The State of Funding for Female Entrepreneurs

Women discussing funding

Women make up 40.5% of the workforce in the U.S., and despite decades of pervasive misogyny, they have risen to professional success in many fields. They’re capable, resilient, and often have extensive business experience that qualifies them for a host of valuable positions. Unfortunately, credit isn’t always given where it is due, and their bids for funding are often overlooked and ignored. As a society, we’re moving closer to fair and equal access to opportunity, but—for now—funding for female entrepreneurs is underwhelming at best.
When you think of all the great modern entrepreneurs, you probably think of people like Mark Zuckerberg, Larry Page, and Mark Cuban. But why don’t you think of Beth Comstock, co-founder of Hulu? She’s an equally capable leader and businesswoman. This is part of the reason business funding for women is so disappointing: the stereotype that entrepreneurship is a male endeavor causes women to be pushed aside for funding opportunities. Society has been conditioned to entrust positions of power to men, which is a phenomenon that needs to be consciously condemned by those with the power to create change.

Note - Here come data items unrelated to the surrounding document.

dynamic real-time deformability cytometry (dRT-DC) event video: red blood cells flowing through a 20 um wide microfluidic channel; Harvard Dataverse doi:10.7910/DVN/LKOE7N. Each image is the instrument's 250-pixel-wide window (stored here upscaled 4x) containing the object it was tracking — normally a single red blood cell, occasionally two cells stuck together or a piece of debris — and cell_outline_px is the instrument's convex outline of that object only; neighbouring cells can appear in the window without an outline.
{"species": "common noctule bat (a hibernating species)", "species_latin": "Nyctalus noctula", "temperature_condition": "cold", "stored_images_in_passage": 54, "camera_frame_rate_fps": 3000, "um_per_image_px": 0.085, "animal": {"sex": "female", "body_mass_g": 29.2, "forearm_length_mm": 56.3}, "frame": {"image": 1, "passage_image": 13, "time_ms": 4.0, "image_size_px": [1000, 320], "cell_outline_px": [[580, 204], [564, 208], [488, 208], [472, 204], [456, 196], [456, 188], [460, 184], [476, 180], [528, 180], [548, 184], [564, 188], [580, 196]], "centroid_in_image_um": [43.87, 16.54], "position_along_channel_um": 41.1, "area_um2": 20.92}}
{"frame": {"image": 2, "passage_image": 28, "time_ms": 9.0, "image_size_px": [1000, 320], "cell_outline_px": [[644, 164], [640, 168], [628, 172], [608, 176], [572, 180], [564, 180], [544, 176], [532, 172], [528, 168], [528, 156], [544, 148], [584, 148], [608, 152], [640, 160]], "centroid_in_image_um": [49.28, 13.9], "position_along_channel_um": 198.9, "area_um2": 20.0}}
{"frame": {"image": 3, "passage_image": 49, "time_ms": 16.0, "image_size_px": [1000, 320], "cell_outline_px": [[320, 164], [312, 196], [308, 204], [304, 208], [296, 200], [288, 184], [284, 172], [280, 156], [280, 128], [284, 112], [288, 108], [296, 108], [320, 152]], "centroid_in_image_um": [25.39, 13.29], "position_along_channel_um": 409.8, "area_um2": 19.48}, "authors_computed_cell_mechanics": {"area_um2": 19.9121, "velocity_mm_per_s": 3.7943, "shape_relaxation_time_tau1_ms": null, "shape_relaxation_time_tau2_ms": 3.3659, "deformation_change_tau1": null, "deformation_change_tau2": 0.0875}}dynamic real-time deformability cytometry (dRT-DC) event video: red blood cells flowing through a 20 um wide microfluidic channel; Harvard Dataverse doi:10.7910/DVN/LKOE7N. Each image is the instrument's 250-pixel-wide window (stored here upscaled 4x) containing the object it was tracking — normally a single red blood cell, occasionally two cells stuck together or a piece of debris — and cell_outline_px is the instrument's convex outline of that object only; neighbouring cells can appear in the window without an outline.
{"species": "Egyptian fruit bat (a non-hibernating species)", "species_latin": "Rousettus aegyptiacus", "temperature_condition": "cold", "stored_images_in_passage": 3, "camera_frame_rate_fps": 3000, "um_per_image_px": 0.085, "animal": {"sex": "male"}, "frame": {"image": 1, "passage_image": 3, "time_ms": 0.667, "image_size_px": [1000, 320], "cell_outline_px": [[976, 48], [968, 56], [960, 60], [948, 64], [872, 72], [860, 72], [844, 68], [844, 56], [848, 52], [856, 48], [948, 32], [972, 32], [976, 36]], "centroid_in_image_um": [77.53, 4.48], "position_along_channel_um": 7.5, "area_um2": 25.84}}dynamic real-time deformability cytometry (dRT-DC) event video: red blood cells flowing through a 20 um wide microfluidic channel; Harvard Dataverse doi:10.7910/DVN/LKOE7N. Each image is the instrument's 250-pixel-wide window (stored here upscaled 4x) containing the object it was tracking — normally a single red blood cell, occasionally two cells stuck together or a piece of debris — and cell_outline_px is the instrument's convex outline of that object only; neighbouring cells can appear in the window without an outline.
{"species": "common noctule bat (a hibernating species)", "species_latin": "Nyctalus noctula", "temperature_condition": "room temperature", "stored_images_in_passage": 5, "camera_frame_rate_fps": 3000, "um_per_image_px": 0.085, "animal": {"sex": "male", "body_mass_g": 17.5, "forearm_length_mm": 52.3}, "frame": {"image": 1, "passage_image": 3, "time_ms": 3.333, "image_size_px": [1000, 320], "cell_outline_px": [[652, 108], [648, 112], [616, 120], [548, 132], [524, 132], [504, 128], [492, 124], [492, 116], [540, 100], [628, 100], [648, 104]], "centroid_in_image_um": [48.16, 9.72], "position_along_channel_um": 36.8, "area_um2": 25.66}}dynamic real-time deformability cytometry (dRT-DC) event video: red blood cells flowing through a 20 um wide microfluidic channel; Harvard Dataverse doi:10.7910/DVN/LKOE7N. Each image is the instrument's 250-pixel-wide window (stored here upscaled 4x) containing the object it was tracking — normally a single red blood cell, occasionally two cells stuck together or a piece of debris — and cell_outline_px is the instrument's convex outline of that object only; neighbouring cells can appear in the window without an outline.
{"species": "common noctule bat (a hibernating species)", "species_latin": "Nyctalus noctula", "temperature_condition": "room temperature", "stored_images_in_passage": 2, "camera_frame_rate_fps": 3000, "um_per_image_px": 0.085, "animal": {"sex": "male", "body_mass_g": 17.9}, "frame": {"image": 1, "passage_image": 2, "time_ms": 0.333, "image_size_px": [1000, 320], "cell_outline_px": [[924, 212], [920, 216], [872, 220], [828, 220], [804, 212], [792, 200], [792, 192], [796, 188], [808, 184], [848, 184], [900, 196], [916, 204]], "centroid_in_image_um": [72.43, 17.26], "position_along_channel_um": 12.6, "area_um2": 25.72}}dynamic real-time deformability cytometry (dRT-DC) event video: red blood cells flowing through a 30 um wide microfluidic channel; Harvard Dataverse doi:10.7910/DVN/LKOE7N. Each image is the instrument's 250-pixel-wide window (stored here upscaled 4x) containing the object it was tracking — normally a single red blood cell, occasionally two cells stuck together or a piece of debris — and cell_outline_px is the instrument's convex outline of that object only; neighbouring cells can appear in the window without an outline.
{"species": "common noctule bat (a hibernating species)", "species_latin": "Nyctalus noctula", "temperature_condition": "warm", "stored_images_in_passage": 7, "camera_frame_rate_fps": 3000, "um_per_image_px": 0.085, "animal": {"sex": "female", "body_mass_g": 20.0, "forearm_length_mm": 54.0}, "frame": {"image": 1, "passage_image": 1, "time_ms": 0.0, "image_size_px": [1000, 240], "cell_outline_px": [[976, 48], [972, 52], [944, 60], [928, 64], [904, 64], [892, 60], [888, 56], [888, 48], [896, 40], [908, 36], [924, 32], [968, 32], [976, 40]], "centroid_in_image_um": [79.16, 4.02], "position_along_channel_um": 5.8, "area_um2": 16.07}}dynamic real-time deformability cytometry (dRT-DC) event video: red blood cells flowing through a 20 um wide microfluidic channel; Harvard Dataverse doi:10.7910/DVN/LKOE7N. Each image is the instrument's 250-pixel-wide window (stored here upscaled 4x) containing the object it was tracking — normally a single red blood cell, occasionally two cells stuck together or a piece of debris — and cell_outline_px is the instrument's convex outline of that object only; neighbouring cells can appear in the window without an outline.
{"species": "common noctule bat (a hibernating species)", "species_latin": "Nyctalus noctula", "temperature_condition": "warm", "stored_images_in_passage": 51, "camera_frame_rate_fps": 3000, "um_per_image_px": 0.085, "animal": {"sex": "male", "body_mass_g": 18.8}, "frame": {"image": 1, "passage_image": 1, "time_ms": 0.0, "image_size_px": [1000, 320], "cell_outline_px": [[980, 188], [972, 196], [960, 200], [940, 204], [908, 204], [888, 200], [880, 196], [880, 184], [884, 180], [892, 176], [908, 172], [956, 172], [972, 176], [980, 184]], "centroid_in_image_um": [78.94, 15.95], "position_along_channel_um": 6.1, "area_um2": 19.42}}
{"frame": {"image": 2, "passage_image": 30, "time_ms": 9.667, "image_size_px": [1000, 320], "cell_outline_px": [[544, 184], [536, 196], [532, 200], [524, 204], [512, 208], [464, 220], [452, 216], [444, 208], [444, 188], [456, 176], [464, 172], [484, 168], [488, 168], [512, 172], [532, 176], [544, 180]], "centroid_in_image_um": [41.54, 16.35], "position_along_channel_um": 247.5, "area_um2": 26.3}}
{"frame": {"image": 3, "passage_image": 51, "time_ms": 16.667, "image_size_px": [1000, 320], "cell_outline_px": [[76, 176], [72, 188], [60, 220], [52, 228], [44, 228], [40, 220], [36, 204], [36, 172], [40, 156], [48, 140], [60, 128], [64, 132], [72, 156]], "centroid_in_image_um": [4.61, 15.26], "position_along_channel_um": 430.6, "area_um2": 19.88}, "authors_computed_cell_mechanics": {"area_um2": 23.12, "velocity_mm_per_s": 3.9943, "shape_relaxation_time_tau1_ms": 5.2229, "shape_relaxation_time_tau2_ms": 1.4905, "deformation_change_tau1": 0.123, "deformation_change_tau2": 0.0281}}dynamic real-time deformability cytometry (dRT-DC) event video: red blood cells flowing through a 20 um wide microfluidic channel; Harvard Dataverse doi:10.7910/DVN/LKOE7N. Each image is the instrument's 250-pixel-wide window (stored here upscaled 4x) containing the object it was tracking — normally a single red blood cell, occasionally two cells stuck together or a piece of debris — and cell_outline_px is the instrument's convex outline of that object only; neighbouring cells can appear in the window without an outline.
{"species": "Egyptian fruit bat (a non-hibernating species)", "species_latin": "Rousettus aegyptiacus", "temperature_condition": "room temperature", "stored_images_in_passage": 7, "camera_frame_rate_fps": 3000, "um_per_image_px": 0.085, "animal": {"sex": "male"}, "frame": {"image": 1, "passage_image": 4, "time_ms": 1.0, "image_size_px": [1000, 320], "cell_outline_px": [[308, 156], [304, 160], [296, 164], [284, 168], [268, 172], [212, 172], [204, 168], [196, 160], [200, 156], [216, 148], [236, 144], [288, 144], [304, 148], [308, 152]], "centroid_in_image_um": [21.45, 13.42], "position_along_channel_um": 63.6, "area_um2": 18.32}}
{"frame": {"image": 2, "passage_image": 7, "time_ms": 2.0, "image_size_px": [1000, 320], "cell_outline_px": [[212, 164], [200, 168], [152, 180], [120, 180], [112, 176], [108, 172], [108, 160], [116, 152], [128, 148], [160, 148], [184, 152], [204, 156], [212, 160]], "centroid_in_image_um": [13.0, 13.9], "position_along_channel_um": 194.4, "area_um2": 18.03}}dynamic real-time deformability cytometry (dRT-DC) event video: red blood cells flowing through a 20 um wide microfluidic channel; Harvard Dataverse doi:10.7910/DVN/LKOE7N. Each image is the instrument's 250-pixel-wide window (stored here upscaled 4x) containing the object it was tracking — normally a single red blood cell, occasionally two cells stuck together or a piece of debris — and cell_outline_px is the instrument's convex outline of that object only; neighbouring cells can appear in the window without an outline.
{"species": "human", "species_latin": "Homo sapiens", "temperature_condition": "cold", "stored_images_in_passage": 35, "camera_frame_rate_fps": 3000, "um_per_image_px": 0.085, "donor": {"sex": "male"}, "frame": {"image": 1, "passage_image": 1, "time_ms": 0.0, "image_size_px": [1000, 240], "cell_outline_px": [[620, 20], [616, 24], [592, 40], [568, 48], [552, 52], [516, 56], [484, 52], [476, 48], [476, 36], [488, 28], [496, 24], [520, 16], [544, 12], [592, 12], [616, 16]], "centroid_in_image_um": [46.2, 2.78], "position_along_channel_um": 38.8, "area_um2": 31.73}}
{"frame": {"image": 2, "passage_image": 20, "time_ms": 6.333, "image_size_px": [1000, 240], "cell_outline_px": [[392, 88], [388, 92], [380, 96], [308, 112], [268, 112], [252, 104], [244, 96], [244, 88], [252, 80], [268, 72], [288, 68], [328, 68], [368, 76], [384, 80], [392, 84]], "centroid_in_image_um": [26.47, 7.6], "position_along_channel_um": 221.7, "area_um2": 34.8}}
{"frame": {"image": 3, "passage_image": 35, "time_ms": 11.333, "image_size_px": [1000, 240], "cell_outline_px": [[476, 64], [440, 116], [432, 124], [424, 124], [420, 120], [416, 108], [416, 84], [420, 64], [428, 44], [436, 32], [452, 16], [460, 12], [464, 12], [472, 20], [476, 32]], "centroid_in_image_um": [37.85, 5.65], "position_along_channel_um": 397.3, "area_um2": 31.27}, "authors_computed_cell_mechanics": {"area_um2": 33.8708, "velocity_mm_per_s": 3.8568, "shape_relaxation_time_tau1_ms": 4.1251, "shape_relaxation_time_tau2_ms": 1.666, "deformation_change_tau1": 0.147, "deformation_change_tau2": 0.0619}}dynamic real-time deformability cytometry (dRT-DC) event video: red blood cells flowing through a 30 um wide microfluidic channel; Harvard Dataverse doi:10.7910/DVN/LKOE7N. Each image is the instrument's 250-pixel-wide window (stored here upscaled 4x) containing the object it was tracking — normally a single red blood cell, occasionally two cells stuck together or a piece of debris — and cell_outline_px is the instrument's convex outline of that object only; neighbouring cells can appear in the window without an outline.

To be sure, venture capital is a cut-throat industry for everyone involved, regardless of gender, and people are frequently and ruthlessly denied funding for all sort of reasons. But it’s also true that, when compared to businesses run by men, women-owned businesses receive only 7% of investment capital and are 15-20% less likely to be approved for a loan. This disparity can partially be explained by nepotism as venture capitalists tend to favor people with whom they share a history, be it personal or professional. But it’s especially difficult for women to make imperative connections in an industry that’s so male-dominated and partial to one gender.

There are currently some programs that prioritize funding for female entrepreneurs. For example, 57.4% of SBA Microloan Program’s loans went to women-owned businesses. Alternative lending is also an important aspect of a business’s success. Crowdfunding, for example, can be very lucrative.

Venture capital is not for everyone—it’s an elitist and hostile industry that rewards apathy and callousness. But no one should be denied the opportunity to pursue their interests on the basis of their gender.